**Exercise**
Recast each line of the items below as a Markdown table with two columns, "Row" for a running number and "Line" for the line itself, skipping blank lines. Leave the pictures out of the table.

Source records
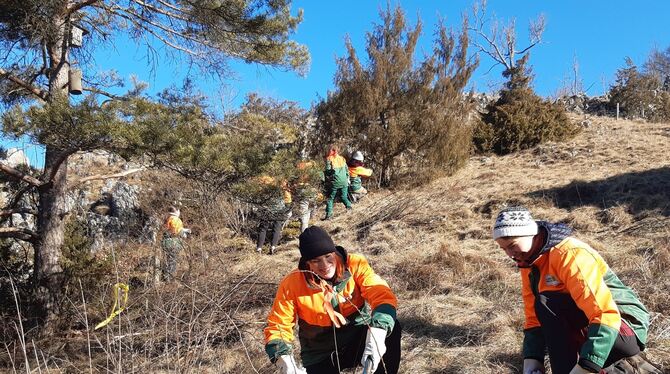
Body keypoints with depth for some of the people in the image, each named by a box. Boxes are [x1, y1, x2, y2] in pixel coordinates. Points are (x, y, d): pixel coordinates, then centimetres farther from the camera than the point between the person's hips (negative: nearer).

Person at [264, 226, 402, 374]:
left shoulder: (355, 265, -15)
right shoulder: (292, 285, -16)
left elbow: (382, 295, -24)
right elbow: (278, 326, -12)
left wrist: (376, 336, -42)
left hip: (360, 338, 1)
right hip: (322, 355, -1)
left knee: (391, 328, -26)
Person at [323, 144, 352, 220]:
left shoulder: (329, 159, -5)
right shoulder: (342, 159, 12)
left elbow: (328, 171, -9)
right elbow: (347, 170, 15)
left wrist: (327, 180, 4)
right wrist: (347, 179, 23)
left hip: (334, 182, -5)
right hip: (344, 182, 5)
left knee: (330, 198, 2)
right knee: (344, 197, 21)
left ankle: (329, 214, -4)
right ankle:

**Exercise solution**
| Row | Line |
|---|---|
| 1 | Body keypoints with depth for some of the people in the image, each named by a box. Boxes are [x1, y1, x2, y2] in pixel coordinates. Points are (x, y, d): pixel coordinates, then centimetres farther from the camera than the point between the person's hips (negative: nearer). |
| 2 | Person at [264, 226, 402, 374]: |
| 3 | left shoulder: (355, 265, -15) |
| 4 | right shoulder: (292, 285, -16) |
| 5 | left elbow: (382, 295, -24) |
| 6 | right elbow: (278, 326, -12) |
| 7 | left wrist: (376, 336, -42) |
| 8 | left hip: (360, 338, 1) |
| 9 | right hip: (322, 355, -1) |
| 10 | left knee: (391, 328, -26) |
| 11 | Person at [323, 144, 352, 220]: |
| 12 | left shoulder: (329, 159, -5) |
| 13 | right shoulder: (342, 159, 12) |
| 14 | left elbow: (328, 171, -9) |
| 15 | right elbow: (347, 170, 15) |
| 16 | left wrist: (327, 180, 4) |
| 17 | right wrist: (347, 179, 23) |
| 18 | left hip: (334, 182, -5) |
| 19 | right hip: (344, 182, 5) |
| 20 | left knee: (330, 198, 2) |
| 21 | right knee: (344, 197, 21) |
| 22 | left ankle: (329, 214, -4) |
| 23 | right ankle: |